Is the idea that women are better multitaskers than men a convenient myth, to help men avoid the domestic burden? That is the implication of a new study by scientists at Aachen University in Germany, which found that the two sexes are equally good – or rather equally bad – at performing different tasks at the same time. For the study, 48 men and 48 women took part in a computer-based challenge that required them to identify letters as either consonants or vowels, and numbers as either odd or even, as they flashed up on a screen. In the first part of the experiment, the participants were presented with the letters and numbers separately. In the second, they were asked to categorise them at the same time, or to switch rapidly between the two – mimicking the kind of mental shifts involved in multitasking in other settings. While both sexes were equally adept at the first part, they found the second stage equally challenging – suggesting, says the team in PLOS One, that “there are no substantial gender differences in multitasking performance”.  (The Week, 31 Aug 2019)

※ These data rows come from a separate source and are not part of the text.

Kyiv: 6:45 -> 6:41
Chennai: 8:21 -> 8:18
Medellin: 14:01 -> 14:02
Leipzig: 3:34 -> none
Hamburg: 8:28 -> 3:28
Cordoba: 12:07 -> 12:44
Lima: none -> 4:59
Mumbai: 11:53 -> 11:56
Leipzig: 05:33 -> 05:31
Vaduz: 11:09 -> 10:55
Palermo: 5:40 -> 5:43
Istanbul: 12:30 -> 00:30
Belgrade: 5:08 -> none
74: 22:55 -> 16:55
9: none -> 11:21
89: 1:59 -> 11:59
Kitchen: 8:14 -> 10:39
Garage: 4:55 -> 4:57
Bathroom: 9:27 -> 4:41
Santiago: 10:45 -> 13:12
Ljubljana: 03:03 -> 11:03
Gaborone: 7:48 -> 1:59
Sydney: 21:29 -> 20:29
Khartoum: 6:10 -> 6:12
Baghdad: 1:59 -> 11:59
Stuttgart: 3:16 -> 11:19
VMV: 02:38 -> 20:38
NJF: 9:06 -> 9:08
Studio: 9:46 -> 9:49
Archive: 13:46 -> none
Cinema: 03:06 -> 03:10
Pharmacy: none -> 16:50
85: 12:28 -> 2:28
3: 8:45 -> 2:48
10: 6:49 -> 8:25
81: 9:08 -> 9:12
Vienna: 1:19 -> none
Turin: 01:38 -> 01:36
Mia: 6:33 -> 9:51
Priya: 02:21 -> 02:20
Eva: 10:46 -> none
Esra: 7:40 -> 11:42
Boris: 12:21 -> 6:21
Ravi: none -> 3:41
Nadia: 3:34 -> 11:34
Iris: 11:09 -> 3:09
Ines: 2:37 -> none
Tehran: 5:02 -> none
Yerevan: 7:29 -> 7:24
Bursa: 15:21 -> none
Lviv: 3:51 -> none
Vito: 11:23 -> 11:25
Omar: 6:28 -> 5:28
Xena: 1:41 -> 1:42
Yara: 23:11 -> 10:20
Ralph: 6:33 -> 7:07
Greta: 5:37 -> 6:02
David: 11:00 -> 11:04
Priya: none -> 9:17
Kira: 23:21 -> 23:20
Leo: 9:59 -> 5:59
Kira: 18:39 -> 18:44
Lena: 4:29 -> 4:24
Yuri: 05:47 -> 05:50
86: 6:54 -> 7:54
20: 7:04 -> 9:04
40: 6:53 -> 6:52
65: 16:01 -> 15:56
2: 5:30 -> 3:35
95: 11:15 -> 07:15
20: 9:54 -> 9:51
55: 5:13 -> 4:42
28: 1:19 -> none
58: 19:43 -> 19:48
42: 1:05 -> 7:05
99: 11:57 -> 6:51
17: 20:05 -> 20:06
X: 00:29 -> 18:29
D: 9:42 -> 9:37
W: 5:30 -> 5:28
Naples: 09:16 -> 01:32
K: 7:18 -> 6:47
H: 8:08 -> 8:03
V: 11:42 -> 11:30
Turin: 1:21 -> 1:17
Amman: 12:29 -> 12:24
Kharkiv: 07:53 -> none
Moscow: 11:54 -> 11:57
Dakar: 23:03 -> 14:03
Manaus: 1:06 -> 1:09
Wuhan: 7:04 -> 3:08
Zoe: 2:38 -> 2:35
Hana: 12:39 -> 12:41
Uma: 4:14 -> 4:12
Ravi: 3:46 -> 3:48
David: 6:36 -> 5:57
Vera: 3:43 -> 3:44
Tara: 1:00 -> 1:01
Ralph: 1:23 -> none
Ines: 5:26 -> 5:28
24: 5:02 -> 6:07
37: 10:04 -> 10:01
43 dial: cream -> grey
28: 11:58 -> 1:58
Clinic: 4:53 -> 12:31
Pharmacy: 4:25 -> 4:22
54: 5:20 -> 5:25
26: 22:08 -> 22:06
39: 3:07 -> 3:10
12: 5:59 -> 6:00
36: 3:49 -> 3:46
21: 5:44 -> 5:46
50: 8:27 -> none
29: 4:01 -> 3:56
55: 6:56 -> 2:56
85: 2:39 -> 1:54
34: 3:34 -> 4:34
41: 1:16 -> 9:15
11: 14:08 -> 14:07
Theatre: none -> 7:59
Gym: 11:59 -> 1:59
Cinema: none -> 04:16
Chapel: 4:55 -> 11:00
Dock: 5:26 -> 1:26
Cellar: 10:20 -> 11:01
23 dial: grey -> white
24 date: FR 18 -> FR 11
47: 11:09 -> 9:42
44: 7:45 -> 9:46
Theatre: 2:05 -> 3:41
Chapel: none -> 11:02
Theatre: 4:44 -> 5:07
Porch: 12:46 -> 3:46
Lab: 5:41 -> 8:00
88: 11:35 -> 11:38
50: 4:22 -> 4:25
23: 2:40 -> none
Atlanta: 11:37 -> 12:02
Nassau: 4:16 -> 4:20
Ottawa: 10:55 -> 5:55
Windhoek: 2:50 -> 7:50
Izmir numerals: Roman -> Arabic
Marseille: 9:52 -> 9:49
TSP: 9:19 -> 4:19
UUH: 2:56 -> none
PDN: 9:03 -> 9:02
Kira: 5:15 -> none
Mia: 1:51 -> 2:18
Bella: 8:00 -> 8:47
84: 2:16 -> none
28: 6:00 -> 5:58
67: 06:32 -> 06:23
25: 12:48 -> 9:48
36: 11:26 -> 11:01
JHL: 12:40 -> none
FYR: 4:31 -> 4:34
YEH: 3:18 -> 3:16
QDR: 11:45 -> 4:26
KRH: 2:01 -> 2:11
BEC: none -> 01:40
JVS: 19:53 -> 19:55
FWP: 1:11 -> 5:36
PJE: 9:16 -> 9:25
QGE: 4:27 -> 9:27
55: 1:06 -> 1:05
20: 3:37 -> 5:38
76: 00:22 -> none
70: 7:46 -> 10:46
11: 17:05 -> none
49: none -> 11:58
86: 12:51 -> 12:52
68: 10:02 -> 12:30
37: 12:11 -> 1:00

What  I deduce from this is that it reinforces the whole idea of gender equality, and that individually people might prove better or worse than others, but overall there is little or no overall difference between women and men when it comes to the day-to- day tasks of life.  Hooray!

But now comes the rub.  Men and women have to behave as equals.  There seems to be among  a (hopefully small) number of women that the “tables have turned”, and that they can with impunity express their ideas and opinions at length without given a male companion an opportunity for discussion, only because of their gender, a form of bullying. Yes, for centuries men have also held forth, treating women as “the other”, not worth attending to. And many still do, regrettably.  That Is bullying, too, and is also bad manners.

Men and women have to respect each other, be kind and considerate, and espouse equality, nothing more or nor less.  We really have to stop all this nonsense.  It is no excuse to say, “this is what I learned while growing up”.  They imbibed the wrong message.